Saved data entries
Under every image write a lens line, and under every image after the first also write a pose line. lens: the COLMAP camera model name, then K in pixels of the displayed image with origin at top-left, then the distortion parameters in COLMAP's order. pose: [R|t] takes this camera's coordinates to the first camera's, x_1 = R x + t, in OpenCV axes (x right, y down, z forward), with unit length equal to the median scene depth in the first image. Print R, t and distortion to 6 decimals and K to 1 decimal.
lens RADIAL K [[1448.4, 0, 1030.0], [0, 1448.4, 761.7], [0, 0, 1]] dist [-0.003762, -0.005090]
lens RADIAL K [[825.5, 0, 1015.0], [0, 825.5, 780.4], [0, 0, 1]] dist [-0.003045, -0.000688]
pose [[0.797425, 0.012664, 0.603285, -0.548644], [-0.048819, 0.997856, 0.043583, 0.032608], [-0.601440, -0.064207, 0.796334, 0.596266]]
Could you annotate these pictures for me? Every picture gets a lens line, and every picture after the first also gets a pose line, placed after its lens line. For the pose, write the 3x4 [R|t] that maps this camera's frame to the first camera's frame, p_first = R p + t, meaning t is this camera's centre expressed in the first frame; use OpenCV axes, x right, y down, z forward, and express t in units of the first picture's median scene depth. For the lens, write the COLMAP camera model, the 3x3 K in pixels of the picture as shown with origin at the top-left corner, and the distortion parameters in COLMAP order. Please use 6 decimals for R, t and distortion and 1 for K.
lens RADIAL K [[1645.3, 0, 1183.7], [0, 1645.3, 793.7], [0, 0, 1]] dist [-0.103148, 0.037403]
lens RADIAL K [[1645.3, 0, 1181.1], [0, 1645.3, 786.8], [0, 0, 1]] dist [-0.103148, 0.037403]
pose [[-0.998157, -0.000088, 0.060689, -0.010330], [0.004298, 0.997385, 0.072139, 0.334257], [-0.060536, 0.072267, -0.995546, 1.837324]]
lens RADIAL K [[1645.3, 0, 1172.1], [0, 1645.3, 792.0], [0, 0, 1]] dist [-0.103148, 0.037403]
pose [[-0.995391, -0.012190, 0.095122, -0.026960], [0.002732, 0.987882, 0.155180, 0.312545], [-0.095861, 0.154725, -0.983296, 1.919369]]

Exercise aim:
Each entry must be output exactly as it was written.

Output of the exercise:
Under every image write a lens line, and under every image after the first also write a pose line. lens: the COLMAP camera model name, then K in pixels of the displayed image with origin at top-left, then the distortion parameters in COLMAP's order. pose: [R|t] takes this camera's coordinates to the first camera's, x_1 = R x + t, in OpenCV axes (x right, y down, z forward), with unit length equal to the median scene depth in the first image. Print R, t and distortion to 6 decimals and K to 1 decimal.
lens RADIAL K [[1448.4, 0, 1030.0], [0, 1448.4, 761.7], [0, 0, 1]] dist [-0.003762, -0.005090]
lens RADIAL K [[825.5, 0, 1015.0], [0, 825.5, 780.4], [0, 0, 1]] dist [-0.003045, -0.000688]
pose [[0.797425, 0.012664, 0.603285, -0.548644], [-0.048819, 0.997856, 0.043583, 0.032608], [-0.601440, -0.064207, 0.796334, 0.596266]]
Could you annotate these pictures for me? Every picture gets a lens line, and every picture after the first also gets a pose line, placed after its lens line. For the pose, write the 3x4 [R|t] that maps this camera's frame to the first camera's frame, p_first = R p + t, meaning t is this camera's centre expressed in the first frame; use OpenCV axes, x right, y down, z forward, and express t in units of the first picture's median scene depth. For the lens, write the COLMAP camera model, the 3x3 K in pixels of the picture as shown with origin at the top-left corner, and the distortion parameters in COLMAP order. Please use 6 decimals for R, t and distortion and 1 for K.
lens RADIAL K [[1645.3, 0, 1183.7], [0, 1645.3, 793.7], [0, 0, 1]] dist [-0.103148, 0.037403]
lens RADIAL K [[1645.3, 0, 1181.1], [0, 1645.3, 786.8], [0, 0, 1]] dist [-0.103148, 0.037403]
pose [[-0.998157, -0.000088, 0.060689, -0.010330], [0.004298, 0.997385, 0.072139, 0.334257], [-0.060536, 0.072267, -0.995546, 1.837324]]
lens RADIAL K [[1645.3, 0, 1172.1], [0, 1645.3, 792.0], [0, 0, 1]] dist [-0.103148, 0.037403]
pose [[-0.995391, -0.012190, 0.095122, -0.026960], [0.002732, 0.987882, 0.155180, 0.312545], [-0.095861, 0.154725, -0.983296, 1.919369]]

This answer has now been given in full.